Jan 5, 2026

OT researcher earns pilot grant to uncover how the brain adapts movement

Project also explores why essential tremor may disrupt it


By Kyra Newman

Brooke Dexheimer
Brooke Dexheimer, Ph.D., OTD, OTR/L, Assistant Professor, Occupational Therapy

When Brooke Dexheimer, Ph.D., OTD, OTR/L, joined VCU Occupational Therapy, she built her research program around a deceptively simple question: How do we learn to move? Her newest grant – a $75,000 pilot award from the VCU Parkinson’s and Movement Disorders Center – takes that question deeper than ever before, quite literally.

Dexheimer is partnering with VCU biomedical engineer Dean Krusienski, Ph.D., and neurosurgeon Kathryn Holloway, M.D., on a first-of-its-kind study that brings occupational therapy into direct collaboration with neurosurgery and engineering. They are investigating how the brain’s electrical signals support “motor adaptation,” the split-second ability to tweak and correct movement as our environment changes — and to understand how this process breaks down in people with essential tremor, the most common neurological diagnosis worldwide.
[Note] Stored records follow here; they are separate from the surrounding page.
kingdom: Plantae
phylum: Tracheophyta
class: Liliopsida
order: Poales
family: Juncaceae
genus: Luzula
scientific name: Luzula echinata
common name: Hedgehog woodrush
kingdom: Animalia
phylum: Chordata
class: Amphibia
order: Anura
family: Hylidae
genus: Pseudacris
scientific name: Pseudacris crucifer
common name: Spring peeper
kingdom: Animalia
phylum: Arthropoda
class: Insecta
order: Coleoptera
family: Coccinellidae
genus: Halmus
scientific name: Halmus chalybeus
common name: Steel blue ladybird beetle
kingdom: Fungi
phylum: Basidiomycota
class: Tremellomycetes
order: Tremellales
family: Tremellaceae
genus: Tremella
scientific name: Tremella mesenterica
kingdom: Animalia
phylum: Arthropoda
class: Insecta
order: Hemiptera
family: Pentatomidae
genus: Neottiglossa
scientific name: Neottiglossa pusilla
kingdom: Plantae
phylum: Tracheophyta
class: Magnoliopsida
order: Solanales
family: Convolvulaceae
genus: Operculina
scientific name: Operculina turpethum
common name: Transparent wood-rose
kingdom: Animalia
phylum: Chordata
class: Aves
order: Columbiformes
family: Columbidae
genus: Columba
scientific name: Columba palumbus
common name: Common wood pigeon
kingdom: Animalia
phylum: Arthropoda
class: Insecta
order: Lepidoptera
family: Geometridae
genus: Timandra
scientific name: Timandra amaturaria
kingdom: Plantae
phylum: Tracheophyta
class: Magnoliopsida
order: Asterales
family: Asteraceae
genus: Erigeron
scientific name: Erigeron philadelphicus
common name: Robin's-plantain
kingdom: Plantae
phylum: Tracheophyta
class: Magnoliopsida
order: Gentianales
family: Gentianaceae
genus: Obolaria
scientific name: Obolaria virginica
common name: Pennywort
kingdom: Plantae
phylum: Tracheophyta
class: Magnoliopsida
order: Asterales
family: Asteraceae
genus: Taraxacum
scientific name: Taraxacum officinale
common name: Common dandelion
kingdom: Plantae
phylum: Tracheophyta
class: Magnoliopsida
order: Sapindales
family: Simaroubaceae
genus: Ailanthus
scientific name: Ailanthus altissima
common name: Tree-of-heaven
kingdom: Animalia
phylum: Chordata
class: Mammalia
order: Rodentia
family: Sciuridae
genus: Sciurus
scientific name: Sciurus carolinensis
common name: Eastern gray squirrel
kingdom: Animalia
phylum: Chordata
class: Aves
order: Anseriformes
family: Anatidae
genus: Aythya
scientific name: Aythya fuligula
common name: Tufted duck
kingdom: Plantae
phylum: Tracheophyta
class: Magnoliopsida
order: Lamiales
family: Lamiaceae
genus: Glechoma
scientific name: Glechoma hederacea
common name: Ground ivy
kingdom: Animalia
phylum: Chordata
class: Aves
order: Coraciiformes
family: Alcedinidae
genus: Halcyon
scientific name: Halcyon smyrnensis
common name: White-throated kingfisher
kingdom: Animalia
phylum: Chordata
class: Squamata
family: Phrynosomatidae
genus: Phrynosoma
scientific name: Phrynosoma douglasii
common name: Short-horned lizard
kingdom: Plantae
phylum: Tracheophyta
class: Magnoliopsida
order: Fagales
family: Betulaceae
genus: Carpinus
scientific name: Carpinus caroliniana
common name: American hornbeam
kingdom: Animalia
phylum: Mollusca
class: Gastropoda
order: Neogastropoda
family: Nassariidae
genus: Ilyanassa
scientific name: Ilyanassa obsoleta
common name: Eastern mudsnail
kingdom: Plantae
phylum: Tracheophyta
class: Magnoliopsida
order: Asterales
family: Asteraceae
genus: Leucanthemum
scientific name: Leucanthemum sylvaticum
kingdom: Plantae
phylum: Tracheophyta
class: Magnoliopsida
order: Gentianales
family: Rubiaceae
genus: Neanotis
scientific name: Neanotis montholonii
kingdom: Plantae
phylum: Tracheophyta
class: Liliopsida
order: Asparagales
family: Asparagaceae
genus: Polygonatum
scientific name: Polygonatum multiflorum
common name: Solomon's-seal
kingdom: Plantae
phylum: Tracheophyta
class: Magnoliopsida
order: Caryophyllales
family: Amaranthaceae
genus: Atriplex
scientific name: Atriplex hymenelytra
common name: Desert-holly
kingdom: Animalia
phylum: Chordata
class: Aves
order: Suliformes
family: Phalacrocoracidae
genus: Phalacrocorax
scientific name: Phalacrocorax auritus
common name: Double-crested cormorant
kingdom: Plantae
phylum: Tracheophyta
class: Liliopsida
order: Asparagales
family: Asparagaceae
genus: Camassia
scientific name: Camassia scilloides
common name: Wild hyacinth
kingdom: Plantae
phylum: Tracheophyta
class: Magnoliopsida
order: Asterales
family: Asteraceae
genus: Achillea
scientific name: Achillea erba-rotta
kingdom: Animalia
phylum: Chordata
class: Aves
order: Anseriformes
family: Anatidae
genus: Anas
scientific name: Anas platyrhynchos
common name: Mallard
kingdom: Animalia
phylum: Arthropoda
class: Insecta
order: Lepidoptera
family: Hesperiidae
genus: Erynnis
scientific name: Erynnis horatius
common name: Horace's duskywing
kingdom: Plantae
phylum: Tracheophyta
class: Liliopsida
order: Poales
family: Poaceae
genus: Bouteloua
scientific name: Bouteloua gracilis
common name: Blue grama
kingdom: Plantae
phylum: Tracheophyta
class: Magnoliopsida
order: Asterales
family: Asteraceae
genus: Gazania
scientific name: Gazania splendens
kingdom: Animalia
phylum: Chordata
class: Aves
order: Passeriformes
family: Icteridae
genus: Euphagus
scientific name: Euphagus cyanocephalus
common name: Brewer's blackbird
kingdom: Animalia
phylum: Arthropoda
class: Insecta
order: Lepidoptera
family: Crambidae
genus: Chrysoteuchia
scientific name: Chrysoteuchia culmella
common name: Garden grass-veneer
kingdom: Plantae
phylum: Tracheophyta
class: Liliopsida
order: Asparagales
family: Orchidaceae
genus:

“Motor adaptation is something we do constantly, often without realizing it,” Dexheimer said. “If a gust of wind hits you, if someone bumps your arm, if the ground tilts slightly – your brain recalibrates your movement on a millisecond scale. We want to know which brain regions make that possible, and what happens when that system isn’t working as it should.”

A new look inside the brain 

This interdisciplinary study is possible because some patients with severe essential tremor opt for deep brain stimulation (DBS) surgery, a procedure that places a small electrode in deep structures of the brain. The device delivers therapeutic stimulation that can reduce tremor by as much as 80%. It also has the powerful capability to record neural activity from regions that cannot be reached by traditional imaging.

“That opens an incredibly rare research window,” Dexheimer said. “We can observe real-time electrical signals from the thalamus while a person is actively adapting their movement. That’s something we simply can’t capture with surface electrodes or conventional scans.”

Individuals selected for the study will complete a well-established computer-based motor adaptation task – “almost like an optical illusion,” Dexheimer said – while researchers record data directly from their implanted neural device. The team hopes to identify patterns that distinguish healthy motor adaptation from impaired adaptation in essential tremor.

Looking beyond tremor to hidden challenges

Dexheimer believes essential tremor’s impact might be far more complex than the shaking that defines its name. Many people experience difficulties with fine motor control that clinicians often attribute solely to tremor. But Dexheimer suspects deeper neurological disruptions.

“We’re learning that some individuals have underlying motor adaptation deficits that tremor might mask,” she said. “If that’s true, we need to be treating more than the tremor itself. We need a more complete picture of how essential tremor affects a person’s day-to-day function.”

Identifying electrophysiological “signatures” of those deficits could someday help clinicians diagnose them earlier, design rehabilitation interventions tailored to each patient, or even guide neurosurgeons as they optimize DBS programming.

This pilot grant will support one year of early data collection and analysis, setting the groundwork the team hopes will lead to larger, federally funded studies.

Building on a growing research trajectory

Dexheimer’s new project complements research she is conducting as part of a national team on a more than $2 million collaboration, funded by the National Institutes of Health, on motor learning and the effects of brain stimulation in people with neurological diseases. Her work has revealed unexpected patterns in how different patients might be diagnosed and how motor impairments are identified — raising new questions about the neurological underpinnings of motor control.

Together, the two projects reflect a unifying goal for Dexheimer’s Novel Environments for Reducing Disability & Dysfunction (NERDD) Lab. She is working to map the network of brain regions – from the basal ganglia to the cerebellum to the thalamus – that support movement, and understanding how disruptions in those regions reshape a person’s ability to participate fully in daily life.

“Parkinson’s disease, stroke, essential tremor – each tells us something about how the brain controls movement,” she said. “It’s like assembling a puzzle. Every patient population gives us another piece.”

Toward the future of diagnosis and rehabilitation

While Dexheimer is careful not to oversell what this new pilot project can accomplish, she is clear-eyed about its potential.

“If we can pinpoint how essential tremor affects motor adaptation – and identify the brain signals involved – that opens entirely new doors,” she said. “We could detect problems earlier. We could create better rehabilitation strategies. We could help more people maintain independence in meaningful daily activities.

“And if we do this right,” she added, “it will give us plenty of new questions to ask in the coming year.”